With that began a hobby project that had Knoll use telemetry data and other publicly available records to build a visualization of the moon landing. He started working on the project all the way back in 1999, and even presented some of the early results at an industry conference a few years later. However, work frequently forced him to take breaks. At one point, Knoll didn’t touch the project for multiple years. “I worked on this in fits and starts,” he said.

Then, 8 years ago, he had a bit of a breakthrough. NASA’s lunar reconnaissance orbiter started sending back 3-D imaging data from the moon’s surface, including high-resolution scans of the Apollo 11 landing site. Combined with the telemetry data he had already been working on, Knoll could suddenly visualize the critical moments of the Apollo 11 touchdown in vivid details.

From a breakfast to a live demo in 4 months

Earlier this year, Knoll shared some of his progress with his friend Kim Libreri, the chief technical officer of Epic Games. These days, Libreri’s company is best known for making Fortnite. However, Epic is also the developer of the Unreal game engine, which has long been used by developers to power real-time animations for their video games. More recently, Epic has been branching out to work with ILM and others to bring real-time animation to Hollywood, as well as to enterprise customers across a wide range of industries.

Knoll’s Apollo 11 project seemed like a great way for the company to demonstrate the capabilities of Unreal, and the two decided to team up and use the game engine for a real-time version of the moon landing. “It’s cool to relive the moon landing,” admitted Libreri. But the goal of the collaboration was also to show off that Unreal could be used for scientifically accurate visualization that can be manipulated in real-time without compromising on visual quality. Said Libreri: “We wanted to make sure the quality is up to his eye.”

Microsoft joined the project as a partner when Epic and the software giant decided to bring Unreal support to the Hololens 2. From there on, things suddenly started to move really fast — and Knoll’s labor of love was turned into a demo to open the Microsoft Build keynote within a mere 4 months.

-----

## BRIEF 1:
In the Apollo 11 passage, what did NASA's lunar reconnaissance orbiter start sending back from the moon?
## BRIEF 2:
Please say whether each statement agrees with the Apollo 11 passage, answering yes or no and quoting the deciding words: (a) Knoll began the project in 1999. (b) Kim Libreri is the chief executive officer of Epic Games. (c) The project became a demo that opened the Microsoft Build keynote.
The listing has nothing to do with the Apollo 11 passage.

## DATA EXTRACT:
-----

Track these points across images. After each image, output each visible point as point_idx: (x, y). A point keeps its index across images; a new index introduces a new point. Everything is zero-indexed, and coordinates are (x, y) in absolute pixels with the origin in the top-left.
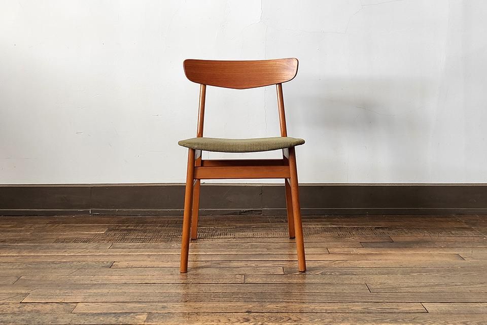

-----

## YOUR RESPONSE 1:
3-D imaging data from the moon's surface, including high-resolution scans of the Apollo 11 landing site.

## YOUR RESPONSE 2:
(a) Yes: "He started working on the project all the way back in 1999"
(b) No: "the chief technical officer of Epic Games"
(c) Yes: "turned into a demo to open the Microsoft Build keynote"